The workshop every Tuesday from the start of February to the start of March it covered a lot interesting topics. That was partly because, we, as attendees were coming from different backgrounds: Mathematics, Graphic Design, Web Development, GIS, Digital Arts, Architecture, etc.

Since the majority did not have background in programming, we started with the basics, and managed to get some bouncing shapes on the screen, which is not a bad start.



Then we moved on to recursion and symmetry, which was a bit of a mental exercise for some to fully absorb through code, but as the saying goes: "To understand recursion, you must first understand recursion".

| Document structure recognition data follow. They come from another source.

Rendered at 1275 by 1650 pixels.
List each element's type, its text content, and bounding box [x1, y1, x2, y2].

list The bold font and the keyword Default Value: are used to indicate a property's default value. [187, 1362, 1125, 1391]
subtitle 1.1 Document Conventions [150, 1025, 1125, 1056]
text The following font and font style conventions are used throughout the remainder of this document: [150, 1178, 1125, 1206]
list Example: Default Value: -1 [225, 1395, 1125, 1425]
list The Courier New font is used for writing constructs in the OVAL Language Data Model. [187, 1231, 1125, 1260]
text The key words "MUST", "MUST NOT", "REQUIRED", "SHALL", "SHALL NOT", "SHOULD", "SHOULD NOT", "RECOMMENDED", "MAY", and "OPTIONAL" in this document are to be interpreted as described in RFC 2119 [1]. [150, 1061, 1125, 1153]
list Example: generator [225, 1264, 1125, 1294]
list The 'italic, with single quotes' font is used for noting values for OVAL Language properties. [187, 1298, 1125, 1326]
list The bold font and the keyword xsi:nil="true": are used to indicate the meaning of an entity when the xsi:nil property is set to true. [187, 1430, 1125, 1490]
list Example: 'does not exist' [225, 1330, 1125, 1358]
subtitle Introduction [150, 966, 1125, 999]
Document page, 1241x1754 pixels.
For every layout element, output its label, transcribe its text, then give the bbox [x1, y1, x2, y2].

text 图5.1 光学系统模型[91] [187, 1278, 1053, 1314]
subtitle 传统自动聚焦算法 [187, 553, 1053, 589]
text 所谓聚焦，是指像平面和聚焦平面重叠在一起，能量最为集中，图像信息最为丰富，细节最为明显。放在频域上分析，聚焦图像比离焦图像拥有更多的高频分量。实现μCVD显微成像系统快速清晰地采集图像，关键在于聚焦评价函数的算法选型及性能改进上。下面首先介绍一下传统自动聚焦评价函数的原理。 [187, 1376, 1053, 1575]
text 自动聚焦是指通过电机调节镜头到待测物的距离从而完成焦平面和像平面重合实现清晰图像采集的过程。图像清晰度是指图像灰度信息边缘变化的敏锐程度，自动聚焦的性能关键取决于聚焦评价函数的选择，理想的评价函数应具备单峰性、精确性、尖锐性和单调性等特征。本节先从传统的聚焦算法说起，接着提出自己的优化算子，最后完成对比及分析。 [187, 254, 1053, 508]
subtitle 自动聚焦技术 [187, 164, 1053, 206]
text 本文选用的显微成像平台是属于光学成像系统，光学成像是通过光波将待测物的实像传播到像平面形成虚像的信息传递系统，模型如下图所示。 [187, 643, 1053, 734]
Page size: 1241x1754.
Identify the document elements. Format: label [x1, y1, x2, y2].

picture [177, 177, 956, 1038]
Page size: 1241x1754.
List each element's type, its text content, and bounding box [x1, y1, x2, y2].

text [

The course moved to more advanced topics like Spring (Verlet) Physics, which we later applied to simple data visualisation using clusters. Here is a sample which loads a csv file containing attendee names and a table id:



As the projects got more complex we moved from the minimal Processing IDE to Eclipse.
After learning how to use external Java libraries, like JFlickr (a java wrapper for the Flickr API) we used geolocation data to plot images on a sphere:



The part I enjoyed the most was moving to 3D and procedural modeling. Karsten was kind enough to bring his CraftRobo and an unwrapping library he is working on. What this means is, we could generate 3D structures on a computer, which could be unwrapped into 2D to be cut and folded in paper and assembled in 3D in the real world. Pretty impressive stuff!